In my example, before deploying the standby cluster, you redefine the server addresses in the inventory file (remove the addresses of the main cluster servers and add new servers for the standby cluster)

Or you can create a separate inventory file

Example:

ansible-playbook -i inventory_standby deploy_pgcluster.yml

here is how the two servers connect to each other. Because in step 1 we did not give the primary site an ip to recognize the standby site. In the same way, in step 2, we do not give ip to the standby site to recognize the primary site.

prensgold commented 1 year ago

@prensgold If you need individual recommendations or support, please consider sponsorship levels - https://www.patreon.com/vitabaks

I will mention you to my manager for consultancy recruitment in the company. But in order to receive consultancy from you, you need to establish a company in Turkey. Do you have a company that we can get consultancy from you?

◆ **STORED RECORDS**
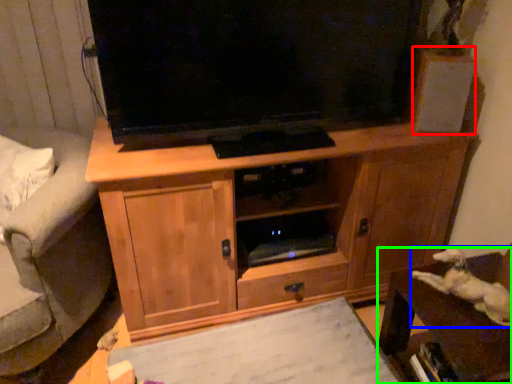
Question: Which is farther away from speaker (highlighted by a red box)? animal (highlighted by a blue box) or furniture (highlighted by a green box)?

Choices:
 (A) animal
 (B) furniture

Answer: (B)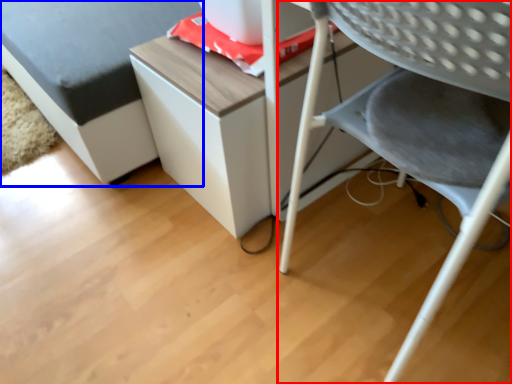
Question: Which object appears farthest to the camera in this image, chair (highlighted by a red box) or furniture (highlighted by a blue box)?

Choices:
 (A) chair
 (B) furniture

Answer: (B)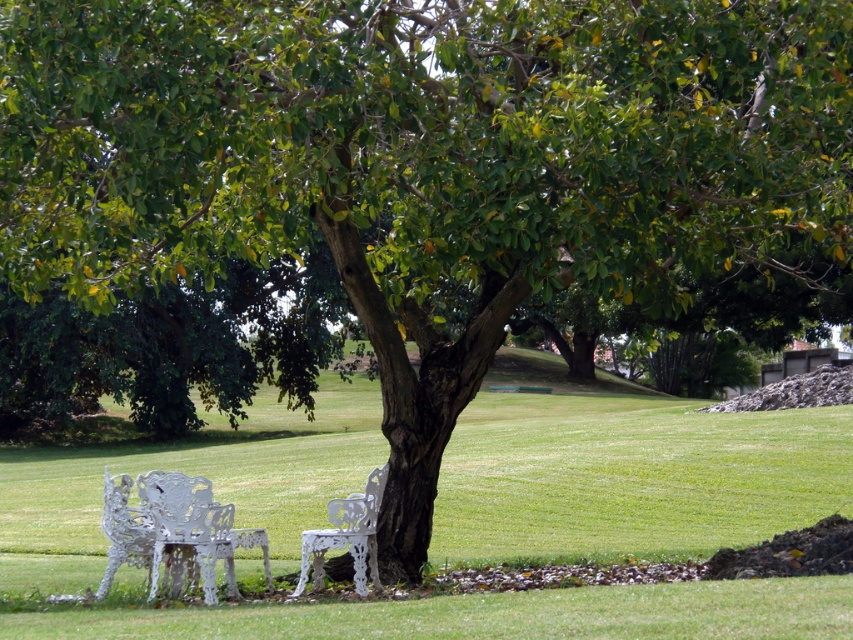
Looking at this image, between white metal bench at lower left and white wrought iron bench at center, which one appears on the right side from the viewer's perspective?

From the viewer's perspective, white wrought iron bench at center appears more on the right side.

Is white metal bench at lower left further to the viewer compared to white wrought iron bench at center?

No, it is not.

Does point (235, 596) come closer to viewer compared to point (347, 522)?

Yes, point (235, 596) is in front of point (347, 522).

Identify the location of white metal bench at lower left. (173, 532).

Is green grass at center bigger than white metal bench at lower left?

Yes.

Who is taller, green grass at center or white metal bench at lower left?

green grass at center is taller.

Which is behind, point (15, 467) or point (138, 512)?

Positioned behind is point (15, 467).

Image resolution: width=853 pixels, height=640 pixels. I want to click on green grass at center, so click(627, 472).

Which is behind, point (607, 627) or point (370, 516)?

The point (370, 516) is more distant.

Can you confirm if green grass at center is thinner than white wrought iron bench at center?

No, green grass at center is not thinner than white wrought iron bench at center.

Which is behind, point (766, 524) or point (373, 564)?

The point (766, 524) is more distant.

Image resolution: width=853 pixels, height=640 pixels. I want to click on green grass at center, so click(x=627, y=472).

◆ **TO-DO LIST**
A: In the standby cluster thread, what are the separate words and arguments of the example command?
B: According to the standby cluster thread, what alternative is offered to redefining the server addresses in the existing inventory file?
C: In the standby cluster thread, why does the commenter ask whether there is a company they could get consultancy from? Answer in one to three sentences.

◆ **RESULTS BY TASK**
A:
- ansible-playbook
- -i
- inventory_standby
- deploy_pgcluster.yml

B: Creating a separate inventory file.

C: The commenter states that receiving consultancy would require a company to be established in Turkey. So they ask whether such a company already exists through which the consultancy could be obtained.